"1983 yılında, Turgut Özal'ın başbakan olmasının ertesi günü yayınlanan birkaç ciltlik resmi gazeteyi inceledim. Resmi gazete serbest piyasa ekonomisine geçildiğine dair bir takım kararlar dizisinden oluşuyordu. Türk parasını korumakla ilgili her şey yasaktı. Bu karar üzerine bizim mesleğimizin nereye gideceğini anladım. Ve finans avukatı olmaya karar verdim."
Türkiye'nin önde gelen hukuk bürolarından Pekin Hukuk Bürosu'nun sahibi Ahmet Pekin yıllar önce aldığı bu karar ile meslektaşları tarafından "kovboy" olarak görülse de geçen yıllar onu haksız çıkarmadı. Hukuk büroları globalizasyon ile ekonominin ayrılmaz bir parçası haline geldi. Yıllar önce "kaza-bela" çıkmadıkça avukata gitmeyen Türk şirketleri değişimle birlikte profesyonel hukuk bürolarının en büyük müşterileri oldu. Bu değişimin sonucu bünyesinde bir taraftan dev bir hukuk ordusu kurmak için gaza basan hukuk büroları, diğer taraftan da tıpkı şirketlerde olduğu gibi birleşmelere ve ortaklıklara gebe...

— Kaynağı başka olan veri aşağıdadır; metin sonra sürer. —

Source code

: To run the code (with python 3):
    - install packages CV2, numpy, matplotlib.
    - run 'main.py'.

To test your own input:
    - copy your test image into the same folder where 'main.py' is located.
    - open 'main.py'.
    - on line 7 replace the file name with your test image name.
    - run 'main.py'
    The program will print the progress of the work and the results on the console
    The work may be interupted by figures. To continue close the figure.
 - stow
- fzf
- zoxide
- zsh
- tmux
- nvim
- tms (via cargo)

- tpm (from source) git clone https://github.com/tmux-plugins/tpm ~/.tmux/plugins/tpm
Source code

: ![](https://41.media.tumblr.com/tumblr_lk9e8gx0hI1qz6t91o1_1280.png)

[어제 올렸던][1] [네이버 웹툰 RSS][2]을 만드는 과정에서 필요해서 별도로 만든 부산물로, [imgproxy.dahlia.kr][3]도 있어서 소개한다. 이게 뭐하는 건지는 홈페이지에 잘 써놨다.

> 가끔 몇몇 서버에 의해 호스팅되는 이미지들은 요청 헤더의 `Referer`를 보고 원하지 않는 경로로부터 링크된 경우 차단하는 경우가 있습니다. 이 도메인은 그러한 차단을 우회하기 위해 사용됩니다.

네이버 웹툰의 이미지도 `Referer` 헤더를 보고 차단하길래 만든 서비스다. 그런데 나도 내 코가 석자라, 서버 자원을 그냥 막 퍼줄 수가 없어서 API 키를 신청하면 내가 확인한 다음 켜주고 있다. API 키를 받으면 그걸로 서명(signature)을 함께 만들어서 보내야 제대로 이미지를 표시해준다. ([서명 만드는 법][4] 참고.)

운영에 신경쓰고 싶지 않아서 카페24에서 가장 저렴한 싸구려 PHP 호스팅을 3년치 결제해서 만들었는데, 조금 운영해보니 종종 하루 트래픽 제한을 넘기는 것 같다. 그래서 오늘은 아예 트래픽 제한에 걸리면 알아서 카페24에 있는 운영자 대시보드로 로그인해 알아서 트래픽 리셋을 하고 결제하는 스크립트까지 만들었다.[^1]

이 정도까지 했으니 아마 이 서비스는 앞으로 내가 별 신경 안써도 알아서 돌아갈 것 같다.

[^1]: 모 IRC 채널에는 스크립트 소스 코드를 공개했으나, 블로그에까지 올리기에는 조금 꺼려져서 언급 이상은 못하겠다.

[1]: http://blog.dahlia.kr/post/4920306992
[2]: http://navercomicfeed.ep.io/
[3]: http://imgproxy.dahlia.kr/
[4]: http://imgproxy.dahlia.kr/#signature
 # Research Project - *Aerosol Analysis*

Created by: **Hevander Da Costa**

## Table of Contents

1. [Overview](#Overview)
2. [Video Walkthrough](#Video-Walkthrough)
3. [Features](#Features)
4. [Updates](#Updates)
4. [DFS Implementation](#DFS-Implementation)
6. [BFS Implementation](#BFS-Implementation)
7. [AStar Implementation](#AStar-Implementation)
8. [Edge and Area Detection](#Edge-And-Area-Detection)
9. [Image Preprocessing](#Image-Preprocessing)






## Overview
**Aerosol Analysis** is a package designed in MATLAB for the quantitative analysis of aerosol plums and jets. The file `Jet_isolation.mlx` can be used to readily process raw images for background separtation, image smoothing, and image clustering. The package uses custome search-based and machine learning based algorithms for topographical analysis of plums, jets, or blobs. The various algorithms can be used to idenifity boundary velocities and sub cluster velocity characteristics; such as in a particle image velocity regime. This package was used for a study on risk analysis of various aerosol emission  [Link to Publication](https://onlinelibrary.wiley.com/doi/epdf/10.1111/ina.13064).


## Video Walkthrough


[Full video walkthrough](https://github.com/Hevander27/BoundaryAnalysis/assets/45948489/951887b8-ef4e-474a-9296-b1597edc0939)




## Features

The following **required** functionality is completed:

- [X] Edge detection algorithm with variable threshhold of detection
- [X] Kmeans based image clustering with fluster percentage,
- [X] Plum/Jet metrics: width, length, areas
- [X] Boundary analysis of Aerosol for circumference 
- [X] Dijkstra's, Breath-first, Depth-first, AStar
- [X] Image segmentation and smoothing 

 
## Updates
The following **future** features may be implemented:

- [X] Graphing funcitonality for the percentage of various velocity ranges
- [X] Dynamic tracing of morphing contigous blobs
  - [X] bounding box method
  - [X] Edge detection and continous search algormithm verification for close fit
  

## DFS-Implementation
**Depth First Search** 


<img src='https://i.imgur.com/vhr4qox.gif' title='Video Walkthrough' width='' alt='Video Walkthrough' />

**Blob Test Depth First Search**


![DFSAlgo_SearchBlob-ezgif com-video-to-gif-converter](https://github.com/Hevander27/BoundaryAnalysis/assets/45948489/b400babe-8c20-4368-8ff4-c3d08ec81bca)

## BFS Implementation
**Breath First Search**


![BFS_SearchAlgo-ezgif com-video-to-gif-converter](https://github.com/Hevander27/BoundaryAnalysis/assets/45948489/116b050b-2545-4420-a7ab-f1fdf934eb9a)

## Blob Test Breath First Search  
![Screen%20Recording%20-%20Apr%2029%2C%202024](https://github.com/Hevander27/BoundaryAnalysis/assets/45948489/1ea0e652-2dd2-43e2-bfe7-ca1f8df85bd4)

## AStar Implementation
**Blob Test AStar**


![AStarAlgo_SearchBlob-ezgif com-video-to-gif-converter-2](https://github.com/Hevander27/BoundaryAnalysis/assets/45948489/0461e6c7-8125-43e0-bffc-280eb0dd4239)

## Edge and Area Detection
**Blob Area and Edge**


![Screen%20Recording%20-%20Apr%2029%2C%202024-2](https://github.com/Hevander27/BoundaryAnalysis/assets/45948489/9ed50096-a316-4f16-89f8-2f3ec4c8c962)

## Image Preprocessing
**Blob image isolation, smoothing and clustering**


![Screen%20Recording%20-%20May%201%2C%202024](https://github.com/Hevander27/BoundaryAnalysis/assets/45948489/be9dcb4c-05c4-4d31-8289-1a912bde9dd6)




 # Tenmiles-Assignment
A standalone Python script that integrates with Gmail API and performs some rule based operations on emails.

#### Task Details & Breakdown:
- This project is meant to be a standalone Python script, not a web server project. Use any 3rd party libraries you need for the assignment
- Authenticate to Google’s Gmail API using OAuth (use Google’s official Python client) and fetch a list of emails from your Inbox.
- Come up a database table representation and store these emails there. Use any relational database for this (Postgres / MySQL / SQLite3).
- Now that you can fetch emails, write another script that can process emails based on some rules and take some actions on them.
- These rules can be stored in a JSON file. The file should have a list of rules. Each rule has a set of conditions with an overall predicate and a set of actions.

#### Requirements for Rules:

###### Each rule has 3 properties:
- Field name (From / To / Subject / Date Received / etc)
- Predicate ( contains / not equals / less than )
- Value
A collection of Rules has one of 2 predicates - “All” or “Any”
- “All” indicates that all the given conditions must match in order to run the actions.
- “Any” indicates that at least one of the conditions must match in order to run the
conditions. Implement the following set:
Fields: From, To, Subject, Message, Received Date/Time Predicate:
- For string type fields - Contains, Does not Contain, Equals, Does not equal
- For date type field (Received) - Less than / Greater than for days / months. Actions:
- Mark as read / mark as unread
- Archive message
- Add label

Türkiye'nin en önemli avukatlık bürolarından biri olan Cerrahoğlu Hukuk Bürosu'nun sahibi Prof. Fadlullah Cerrahoğlu, "Ekonomi geliştiği sürece profesyonel hukuk bürolarına olan talep de artacak. Önümüzdeki birkaç yılda şirketlerde olduğu gibi hukuk büroları arasında da birleşmeler yaşanacak. Amerika, İngiltere'de 2-3 bin avukatı olan hukuk büroları var. Yakın zamanda bizde de böyle bürolar görmeye başlayacağız. Genç avukatlara büyük iş imkanları doğacak" diyor.
Şirketler deneyim kazandı
24 Ocak Kararlarının üzerinden çeyrek yüzyıldan uzun bir zaman geçti. Serbest piyasa ekonomisinin kurallarına göre dünyadaki ticari hayata entegre olmaya çalışan şirketler dış ticarette deneyim kazandı ve olgunlaştı. Bu arada yaşanan ekonomik krizler, bankacılık krizleri, anayasa krizleri şirketlere hukukun ne kadar önemli olduğunu öğretti. Şirketler artık hukuki boyutunu etraflıca incelemeden yatırım yapmanın kumar oynamak anlamına geldiğini çok iyi biliyor.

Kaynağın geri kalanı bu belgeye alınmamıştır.